%%

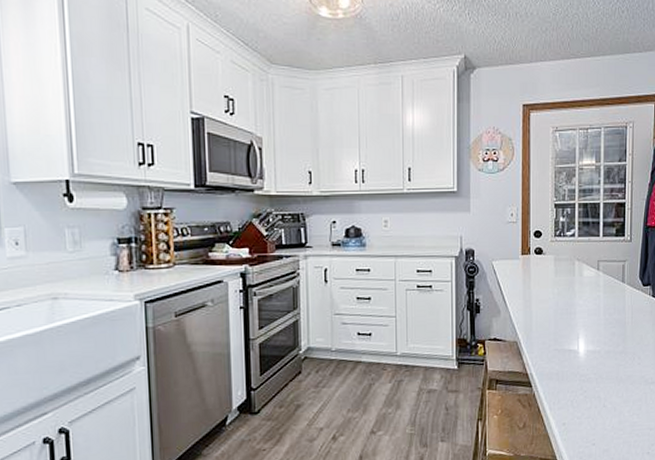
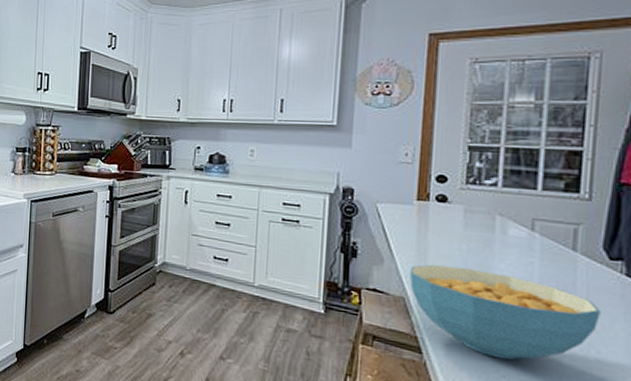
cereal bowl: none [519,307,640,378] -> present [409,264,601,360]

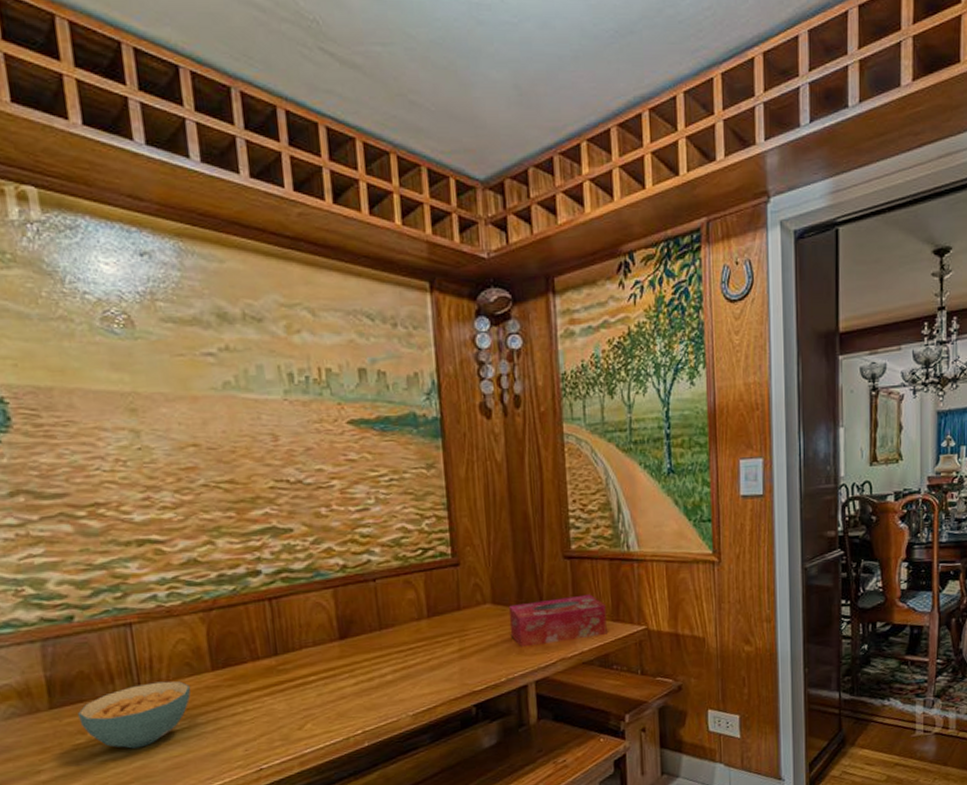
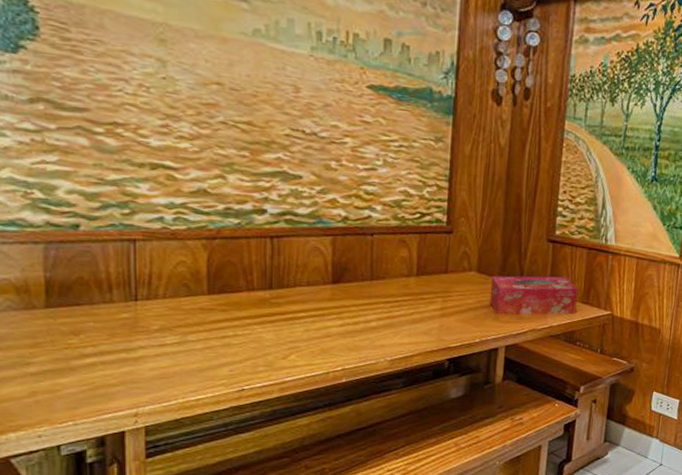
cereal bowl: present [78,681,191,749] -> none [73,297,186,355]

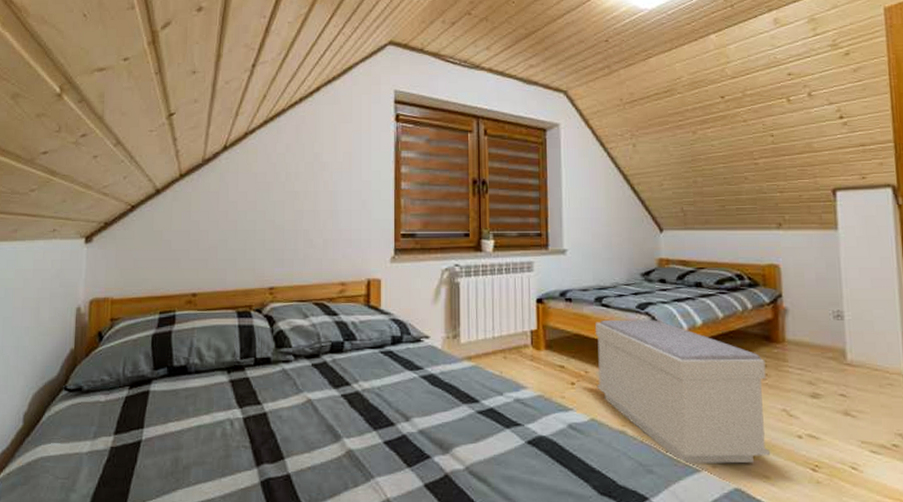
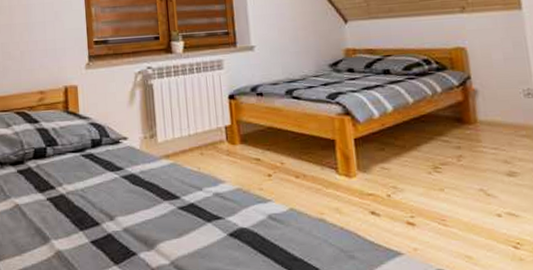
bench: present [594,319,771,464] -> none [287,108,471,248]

%%

Required action:
Print the listing exactly. No pictures belong in the copy.

Solution to the exercise:
cereal bowl: none [519,307,640,378] -> present [409,264,601,360]

cereal bowl: present [78,681,191,749] -> none [73,297,186,355]

bench: present [594,319,771,464] -> none [287,108,471,248]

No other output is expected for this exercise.